我爹一直在城里打工,只有我和外婆孤苦伶仃的,我也不敢还手。
就这样,足足过了好几天。
那段日子,赵龙几乎是我的噩梦,我甚至连上学都不敢去了。
直到十天后的阴历十五,镇子上下了一场大雨,所有人都闭门出户,外婆也破天荒的奢侈了一回,给我做了碗鸡蛋糕。

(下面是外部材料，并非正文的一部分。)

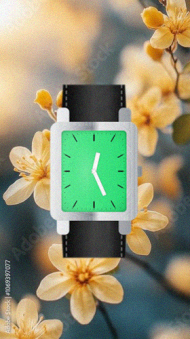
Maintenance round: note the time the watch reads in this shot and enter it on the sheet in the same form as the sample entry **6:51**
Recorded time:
**12:26**
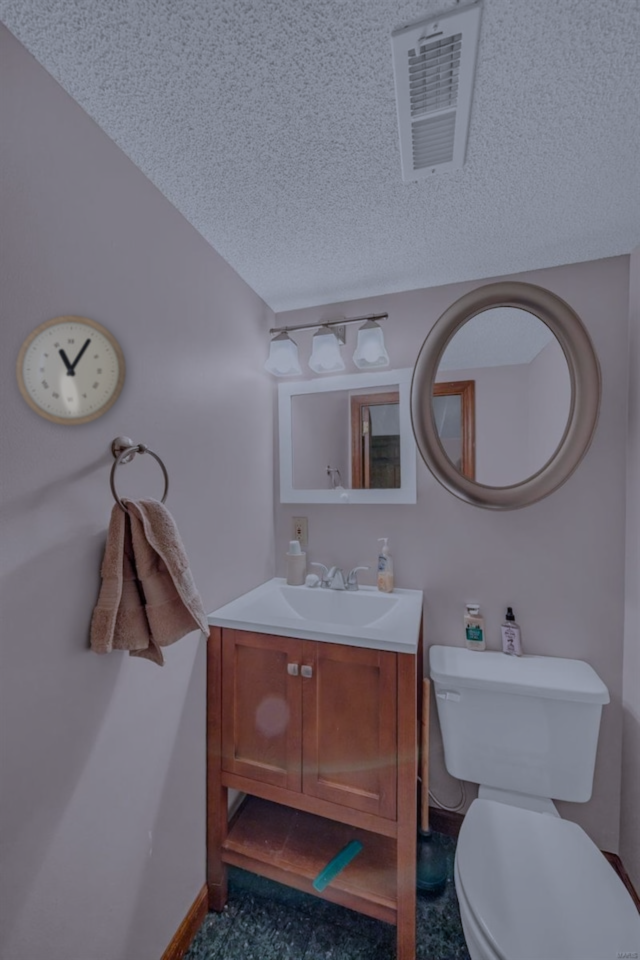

我只记得那天晚上我睡的很安稳,但是第二天,镇子上出大事了。
许多的警车,从城里开了过来,严肃的警察,开始对家家户户登门调查。
就在昨晚的雨夜,赵驴子一家惨遭灭门。
一家四口,全都被抛开了肚子,血都流光了。
最惨的是赵驴子,用自己赶驴的皮鞭,活活把自己勒死了。
警察的鉴定结果很快就出来了,灭了赵驴子一家的人,就是赵驴子自己。
他杀死了自己的妻儿老母,最后畏罪自杀了。
而在此之前,根本没有任何征兆。
大家都说他疯了,撞邪了。
这事也引起了不少的轰动,甚至还上了当地的晚间新闻。
我心里明白,这事恐怕没这么简单。
因为在赵驴子家灭门的当晚,我做了个诡异的梦。
我看到一个肚子上满是鲜血的女人,她抱着我,我看不清她的样子,只是用空灵的声音说,没有人能欺负我,欺负我的人都该死。
而且在赵驴子家死人以后,外婆每天都要出去很久。
后来有人看到过,外婆拿着许多的纸钱贡品,去我妈的坟地上坟去了。
一来二去就有人说,赵驴子一家惨死,是因为我妈。
我妈难产以后,怨气极深,那股煞气一直跟随着我。
因为赵驴子一家的逼迫,所以我妈开始复仇。
但这种事实总归来说,都是空穴来风。
不过自从有这种说法以后,村里人对我就更加的惧怕。
我也很自觉的,不愿意和同学们交往,从来都是独来独往。
渐渐的,我也比同龄人成熟了许多,养成了现在比较内敛的性格。
一直到大学毕业,这时候大学生已经不吃香了,我自己也着急。
如果没有正经工作,岂不是还要回到小沟沟,娶一个村里女人,一辈子没有出路。